Re: parsing URI (references) according to RFC 3986

On 2011-06-20 10:47, Adam Barth wrote:
> On Mon, Jun 20, 2011 at 1:13 AM, Julian Reschke<julian.reschke@gmx.de>  wrote:
>> On 2011-06-20 10:03, Adam Barth wrote:
>>> Even just trivial things need to be cleaned up, like:
>>>
>>> http://ExAmple.CoM/
>>
>> What needs to be cleaned up here?
>
> * FF canonicalize('http://GoOgLe.CoM/') is 'http://google.com/'
> * IE canonicalize('http://GoOgLe.CoM/') is 'http://google.com/'
> * KR canonicalize('http://GoOgLe.CoM/') is 'http://google.com/'
> * SA canonicalize('http://GoOgLe.CoM/') should be http://google.com/.
> Was http://GoOgLe.CoM/.
>
> IE, Firefox, and Chrome convert host names to lower case.  Safari does not.

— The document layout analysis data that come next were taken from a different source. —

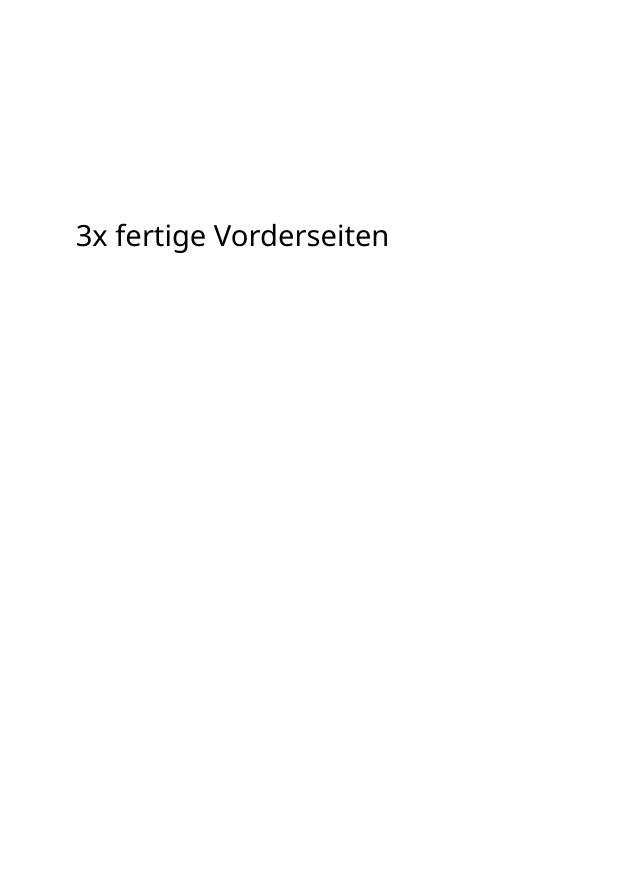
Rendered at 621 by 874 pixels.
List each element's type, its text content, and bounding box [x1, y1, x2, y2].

text_box 3x fertige Vorderseiten [61, 210, 535, 260]
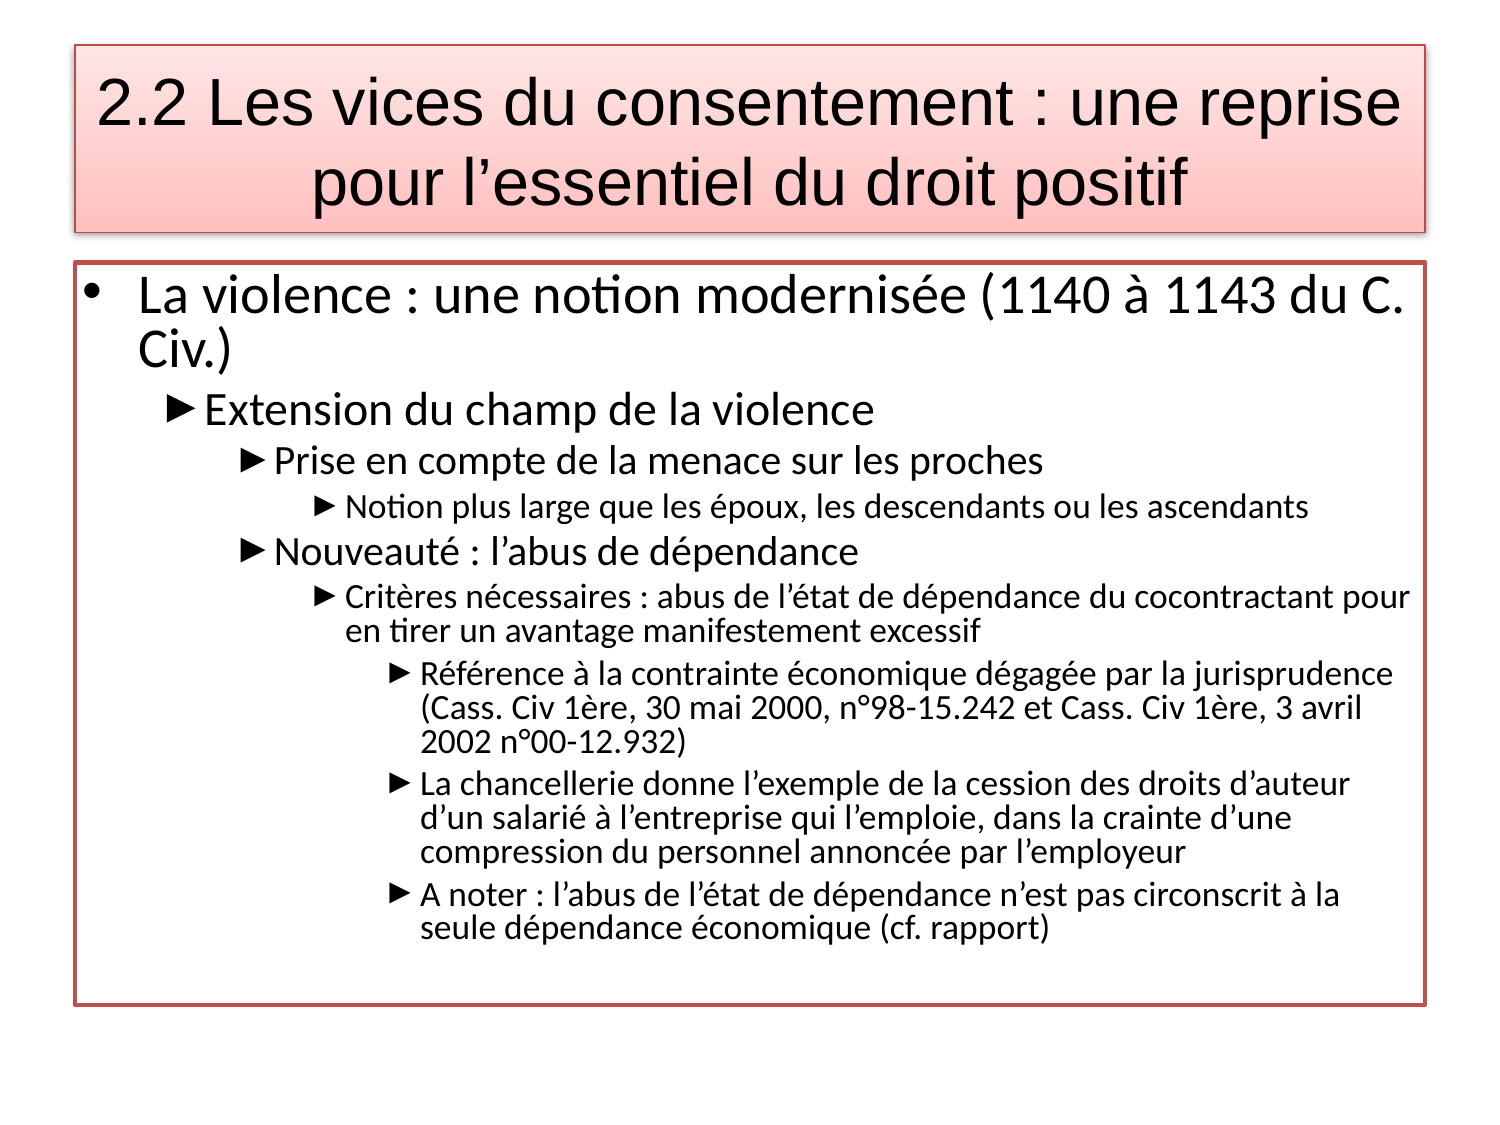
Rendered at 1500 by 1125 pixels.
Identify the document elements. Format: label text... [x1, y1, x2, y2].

list La violence : une notion modernisée (1140 à 1143 du C. Civ.) Extension du champ de la violence Prise en compte de la menace sur les proches Notion plus large que les époux, les descendants ou les ascendants Nouveauté : l’abus de dépendance Critères nécessaires : abus de l’état de dépendance du cocontractant pour en tirer un avantage manifestement excessif Référence à la contrainte économique dégagée par la jurisprudence (Cass. Civ 1ère, 30 mai 2000, n°98-15.242 et Cass. Civ 1ère, 3 avril 2002 n°00-12.932) La chancellerie donne l’exemple de la cession des droits d’auteur d’un salarié à l’entreprise qui l’emploie, dans la crainte d’une compression du personnel annoncée par l’employeur A noter : l’abus de l’état de dépendance n’est pas circonscrit à la seule dépendance économique (cf. rapport) [74, 261, 1426, 1006]
title 2.2 Les vices du consentement : une reprise pour l’essentiel du droit positif [74, 44, 1426, 234]
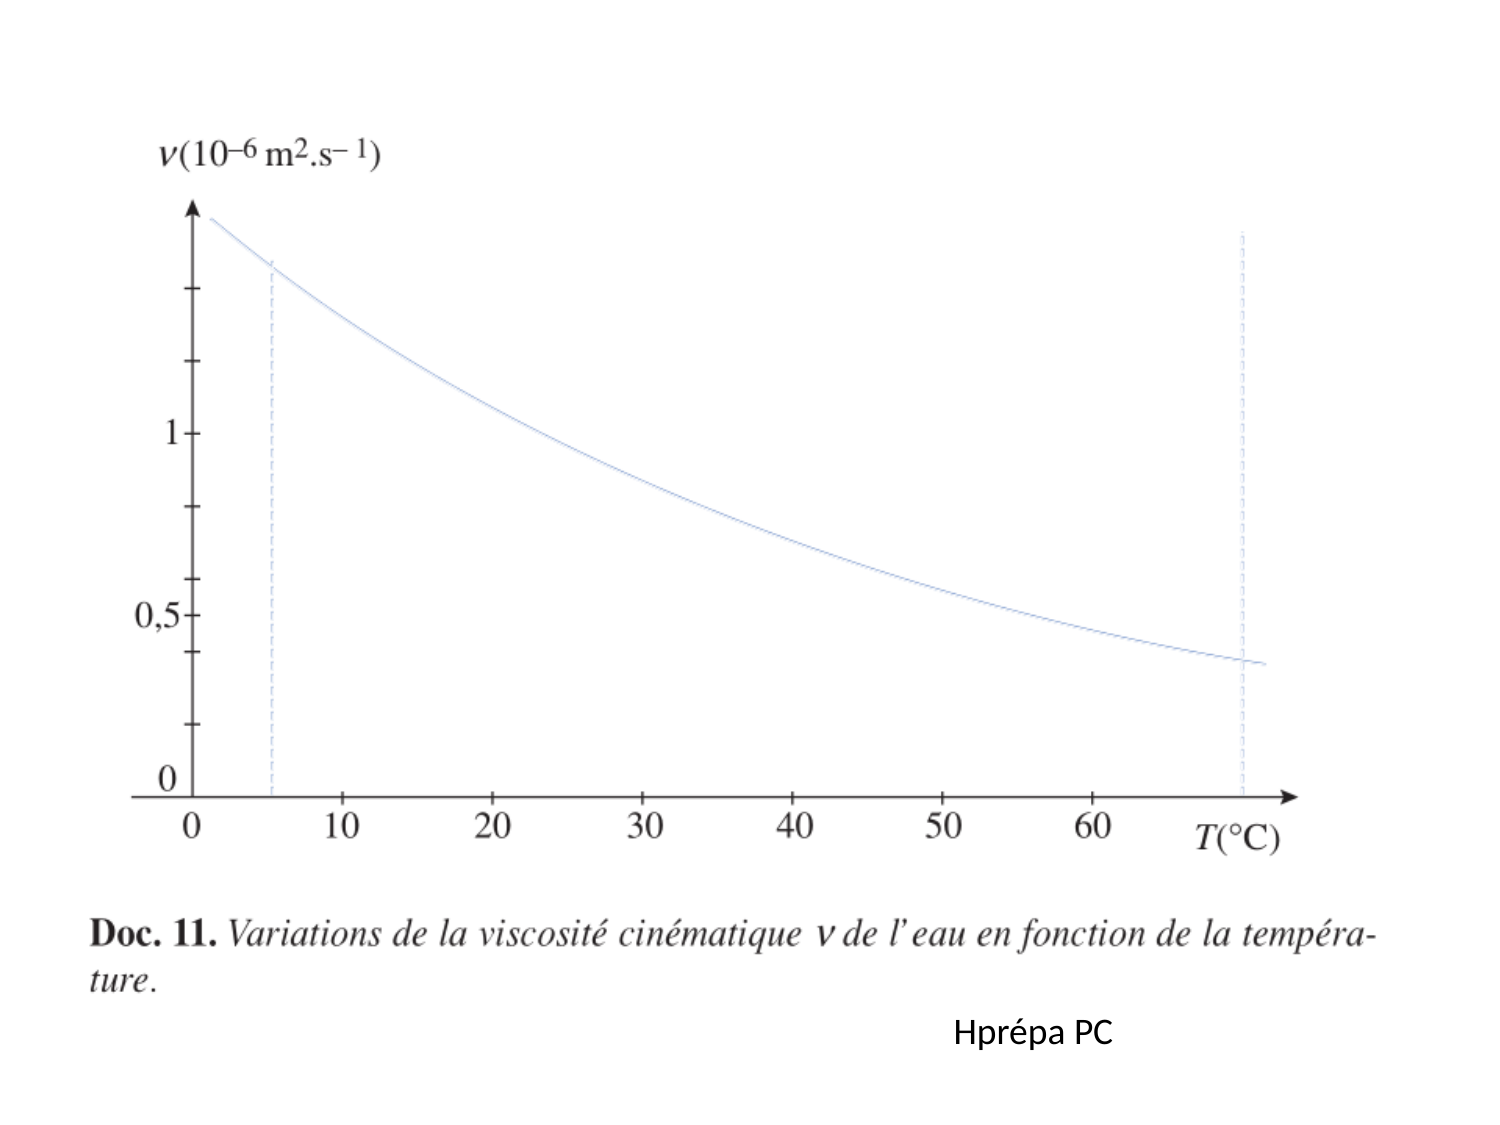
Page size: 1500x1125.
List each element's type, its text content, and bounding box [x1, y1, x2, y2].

picture [87, 108, 1412, 1017]
text_box Hprépa PC [938, 1024, 1341, 1060]
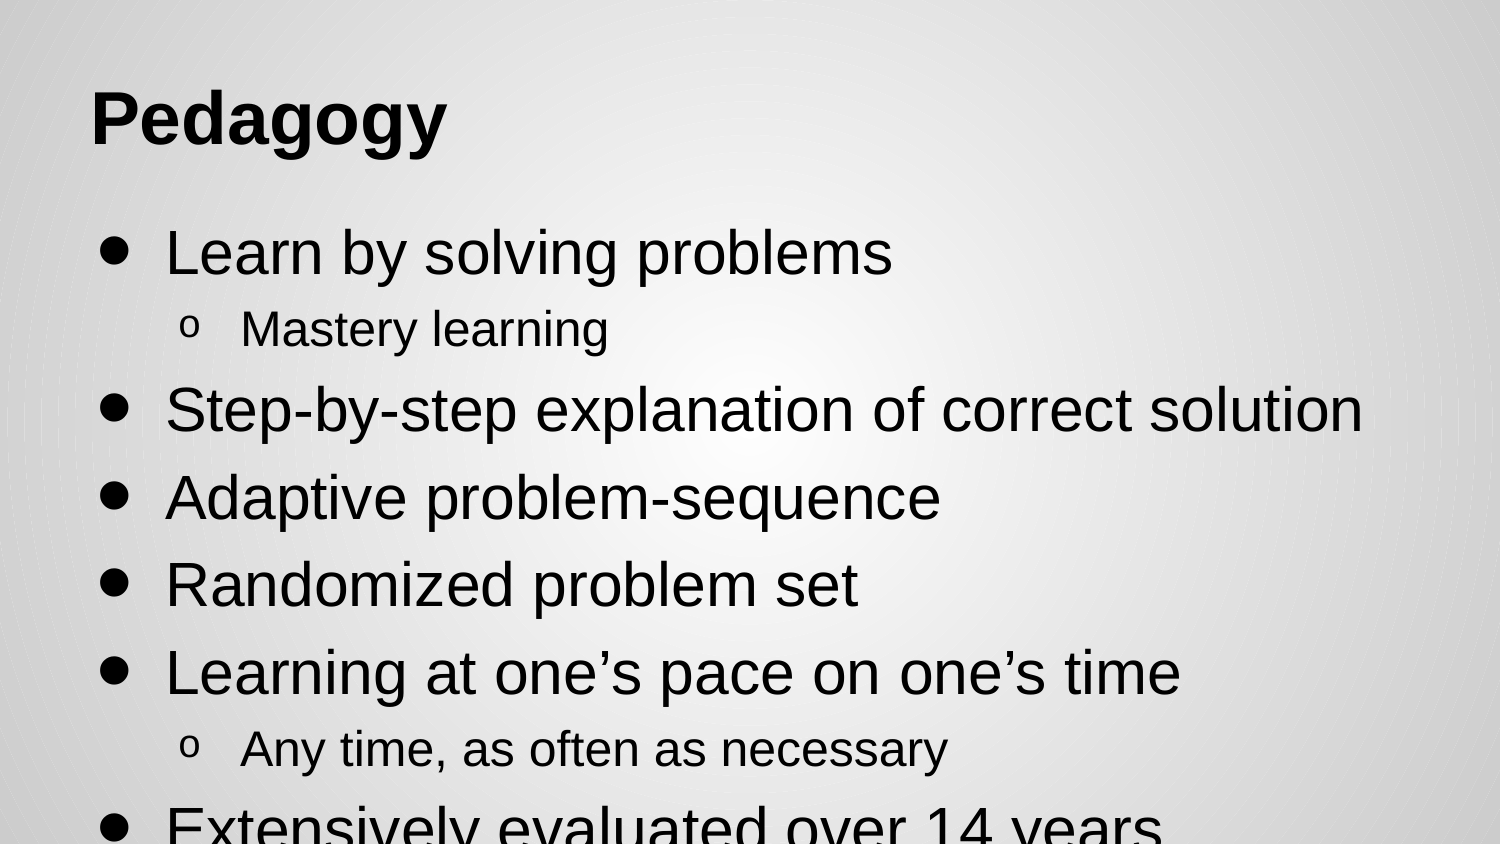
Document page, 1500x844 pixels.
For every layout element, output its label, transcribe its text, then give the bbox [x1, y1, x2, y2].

list Learn by solving problems Mastery learning Step-by-step explanation of correct solution Adaptive problem-sequence Randomized problem set Learning at one’s pace on one’s time Any time, as often as necessary Extensively evaluated over 14 years [75, 196, 1425, 808]
title Pedagogy [75, 33, 1425, 175]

Yes. Why is this a problem? What does it have to do with URI/IRI parsing 
or resolution?

>>> http://www.example.com/##asdf
>>
>> Either reject the reference as invalid, or treat this as a fragment with
>> value "#asdf".
>>
>> *How* to handle fragments depends on media types, not URI parsing, so I'm
>> not sure we should try to answer this here...
>
> FF canonicalize('http://www.example.com/##asdf') is
> 'http://www.example.com/##asdf'
> IE canonicalize('http://www.example.com/##asdf') is
> 'http://www.example.com/##asdf'
> KR canonicalize('http://www.example.com/##asdf') is
> 'http://www.example.com/##asdf'
> SA canonicalize('http://www.example.com/##asdf') should be
> http://www.example.com/##asdf. Was http://www.example.com/#%23asdf.
>
> The question is whether # occurring in the fragment should be coerced
> to be %-escaped.  My reading of the evidence here says "no."

Again, what's to do here?

You can observe this in the DOM, so it's a DOM issue.

You can observe the *behavior* when navigating, and that's a media type 
issue.

> On Mon, Jun 20, 2011 at 1:34 AM, Julian Reschke<julian.reschke@gmx.de>  wrote:
>> On 2011-06-20 10:24, Chris Weber wrote:
>>> 6) Handling percent-encoded values in various components
>>
>> Is there a *problem* related to this?
>>
>> I can see that the exposed DOM properties vary on how things are
>> canonicalized, but that's a DOM issue, not a URI/IRI issue.
>
> You can play games about who needs to spec this stuff, but it needs to
> be specced.  In implementations, this work is done by the URL
> processing code, not by the DOM processing code.

I'm not playing games, I'm trying to understand what needs to be done 
*here*. And I don't believe this belongs here (nor other DOM questions 
like how the port number defaulting works).